Pour son quinzième film, la cinéaste Anne Fontaine réalise pour la première fois un drame historique, «Les Innocentes». Un propos tout sauf… innocent!
La fresque est touchante, dure et intimiste, et retrace des faits peu connus qui se sont déroulés en Pologne durant l’année 1945. À savoir le viol de 25 sœurs dans un couvent puis le meurtre de 20 d’entre elles par les soldats soviétiques. Et, surtout, la chape de plomb qui s’en est suivie. Rencontre avec une réalisatrice qui a la foi. Et qui signe un film bouleversant d’humanité.
Espace de Libertés: «Les Innocentes» s’inspire de faits peu connus qui se sont déroulés en Pologne durant l’année 1945. C’est cela qui vous a intéressé en priorité?
Anne Fontaine: De fait! Le destin de ces sœurs est hallucinant: selon les notes de Madeleine Pauliac, le médecin de la Croix-Rouge, dont le film s’inspire, 25 d’entre elles ont été violées dans leur couvent – parfois plus de 40 fois d’affilée –, 20 ont été tuées, et 5 ont dû affronter des grossesses. Cela ne montre pas les soldats soviétiques sous un aspect flatteur mais c’est la vérité historique; une vérité que la Pologne n’ébruite pas mais qu’un certain nombre d’historiens connaissent. Ces militaires n’avaient pas le sentiment d’accomplir des actes répréhensibles: ils y étaient autorisés par leurs supérieurs en récompense de leurs efforts. La brutalité dont ils faisaient preuve est malheureusement toujours d’actualité. Dans les pays en guerre, les femmes continuent de la subir.
Se greffe là-dessus l’attitude des autorités catholiques, qui ont préféré dissimuler ces atrocités. Êtes-vous familière des questions religieuses?
Je viens d’une famille catholique – deux de mes tantes étaient religieuses –, j’ai donc des notions en la matière. Mais je ne sais pas travailler sur un sujet sans le connaître parfaitement et j’ai voulu éprouver de l’intérieur ce qu’était la vie dans un couvent. Il me semblait important d’appréhender le rythme des journées d’une religieuse. J’ai effectué deux retraites chez les Bénédictines, la même congrégation que celle du film. Je n’étais que simple observatrice pendant la première, mais j’ai véritablement vécu la vie d’une novice durant la seconde.
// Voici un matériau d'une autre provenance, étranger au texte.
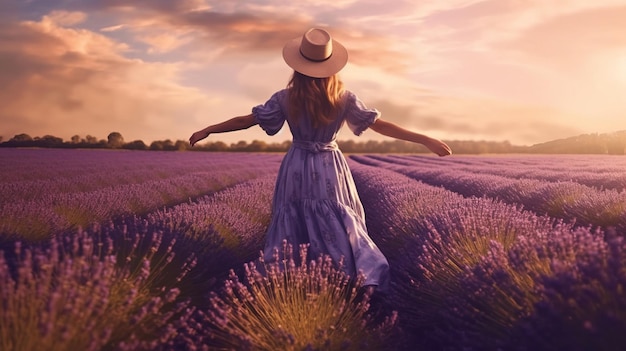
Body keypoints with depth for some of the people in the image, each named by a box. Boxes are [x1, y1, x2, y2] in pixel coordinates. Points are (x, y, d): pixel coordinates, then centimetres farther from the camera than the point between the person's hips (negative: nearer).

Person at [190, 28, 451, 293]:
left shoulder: (286, 98, -8)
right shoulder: (343, 98, -9)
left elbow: (246, 121, -3)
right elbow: (381, 125, -9)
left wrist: (207, 130, 10)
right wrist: (426, 140, -5)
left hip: (297, 169, 1)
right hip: (330, 170, 0)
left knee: (290, 228, 12)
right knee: (342, 227, 9)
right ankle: (366, 281, 8)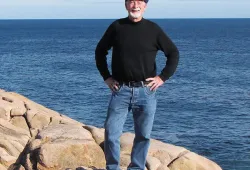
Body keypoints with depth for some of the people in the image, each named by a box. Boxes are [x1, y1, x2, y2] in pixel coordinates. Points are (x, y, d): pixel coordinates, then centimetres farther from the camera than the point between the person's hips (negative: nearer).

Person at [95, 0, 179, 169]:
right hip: (121, 90, 0)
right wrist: (106, 77, 6)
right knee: (111, 133, -5)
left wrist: (163, 77, 0)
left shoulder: (153, 29, 2)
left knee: (143, 135, 7)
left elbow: (173, 53, 9)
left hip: (146, 91, 1)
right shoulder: (116, 27, 2)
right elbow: (100, 51, 14)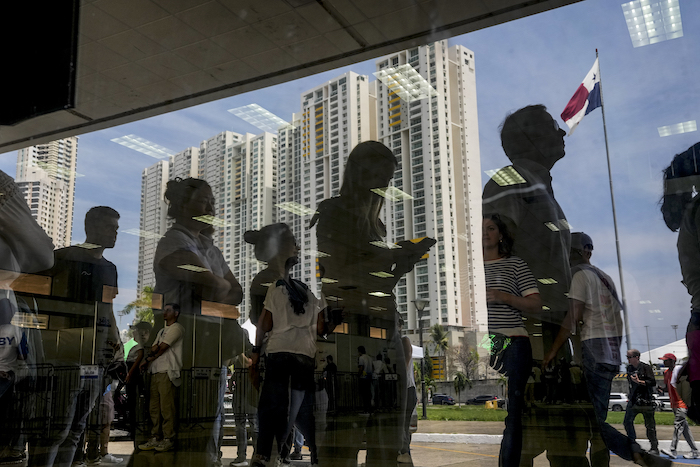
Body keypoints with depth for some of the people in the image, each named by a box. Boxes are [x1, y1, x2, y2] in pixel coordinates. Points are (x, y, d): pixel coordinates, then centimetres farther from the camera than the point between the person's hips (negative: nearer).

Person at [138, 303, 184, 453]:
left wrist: (148, 359, 0)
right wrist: (147, 359, -5)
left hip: (167, 373, -9)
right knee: (154, 407, 8)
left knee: (167, 407, -8)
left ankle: (169, 439, -4)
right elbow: (154, 348, 15)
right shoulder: (162, 331, 26)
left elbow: (162, 348, -8)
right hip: (155, 372, 9)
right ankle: (155, 438, 13)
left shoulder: (176, 328, -2)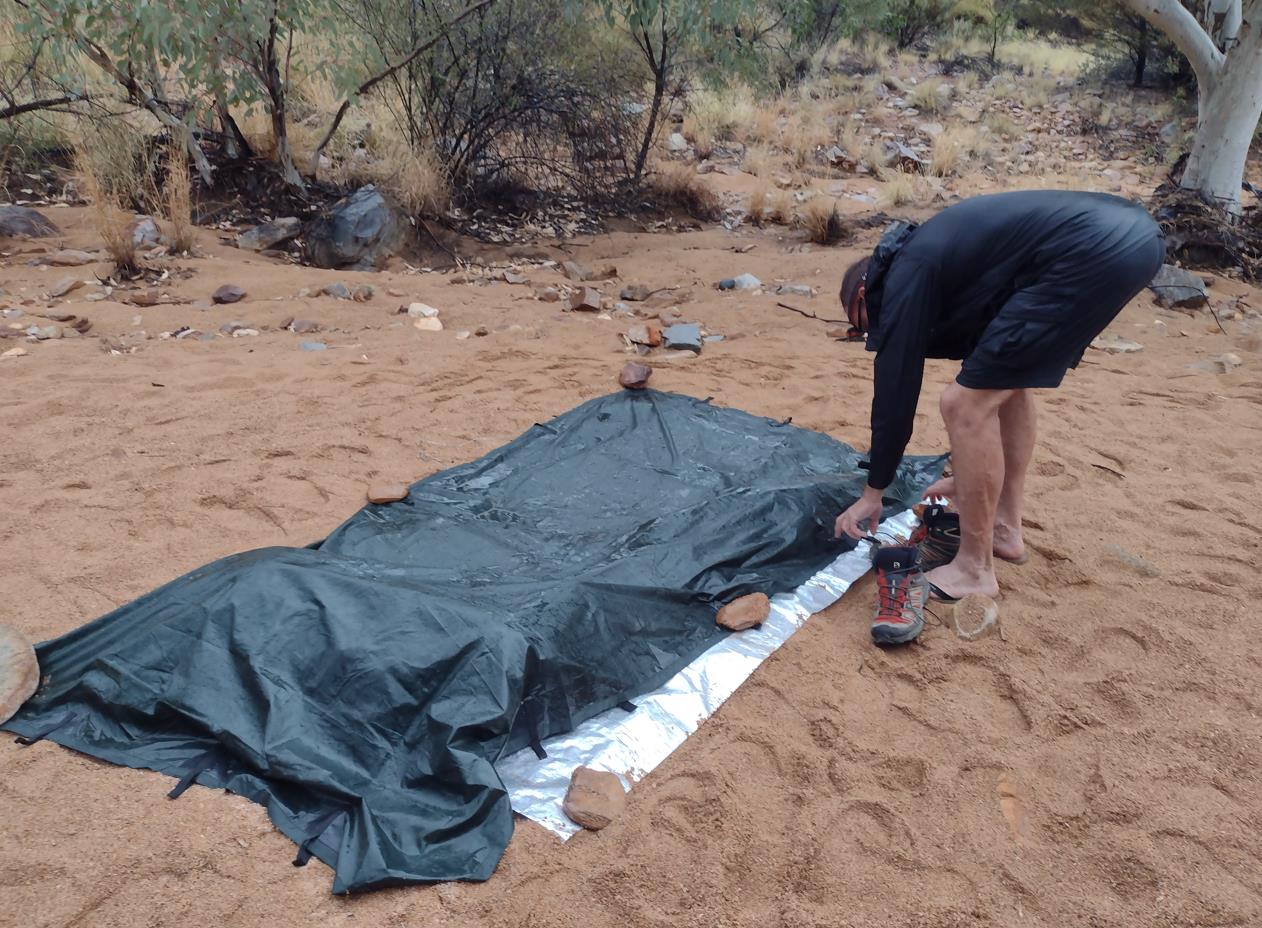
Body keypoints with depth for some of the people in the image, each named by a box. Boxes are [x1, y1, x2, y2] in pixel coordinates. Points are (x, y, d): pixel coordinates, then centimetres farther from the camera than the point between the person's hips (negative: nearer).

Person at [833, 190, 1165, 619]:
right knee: (1004, 378, 25)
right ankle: (1004, 526, 33)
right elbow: (982, 350, 37)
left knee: (967, 403, -3)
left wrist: (873, 493, 14)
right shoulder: (928, 253, 29)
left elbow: (896, 387, 4)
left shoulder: (905, 279, 3)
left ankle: (975, 570, 9)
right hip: (1135, 234, 10)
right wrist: (969, 473, 46)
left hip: (1092, 254, -10)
Et qu’en vous avez retiré?
Au-delà de la vie en communauté, qui m’a beaucoup impressionnée, cette façon d’être ensemble, de prier et de chanter sept fois par jour, comme dans un monde suspendu où l’on a à la fois le sentiment de flotter dans une sorte d’euphorie et celui d’être tenue dans une discipline très forte… J’ai vu les rapports humains qui s’y établissaient: les tensions, les psychologies mouvantes de chacune. Ce n’est pas un monde unidimensionnel et figé.
Ces religieux connaissaient-ils votre projet?
J’ai eu la chance de rencontrer des personnes qui l’ont tout de suite regardé d’un œil complice, bien qu’il révèle des vérités un peu compliquées sur l’Église. On doit partager avec les sœurs la situation paradoxale dans laquelle les ont plongées ces agressions: comment se confronter à la maternité lorsqu’on s’est engagé à dédier entièrement sa vie à Dieu? Comment garder la foi face à des faits aussi terribles? Que faire devant ces nouveau-nés? Quel est le champ des possibles?
Vous soulevez aussi les dérives auxquelles la religion peut mener… L’attitude de la Mère Abbesse qui, sous prétexte de ne pas ébruiter la situation du couvent, condamne les sœurs à ne pas être soignées, en est un exemple.
Le film soulève les questions qui hantent nos sociétés, et montre tout ce à quoi l’intégrisme, quel qu’il soit, peut aboutir.
Pour autant, vous ne jugez pas cette Mère Abbesse.
C’était un personnage extrêmement difficile à construire et à équilibrer. On peut considérer qu’elle commet des actes atroces. Mais je me suis vite rendu compte que, sans édulcorer ses agissements, il fallait tenter de comprendre ses motivations intérieures. J’ai souhaité qu’elle s’explique avec cette phrase ambiguë prononcée devant les sœurs: «Je me suis perdue pour vous sauver.» Lorsqu’elle implore l’aide de Dieu, puis lorsqu’on la voit malade sur son lit, sans voile, on sent qu’elle est aspirée dans un gouffre.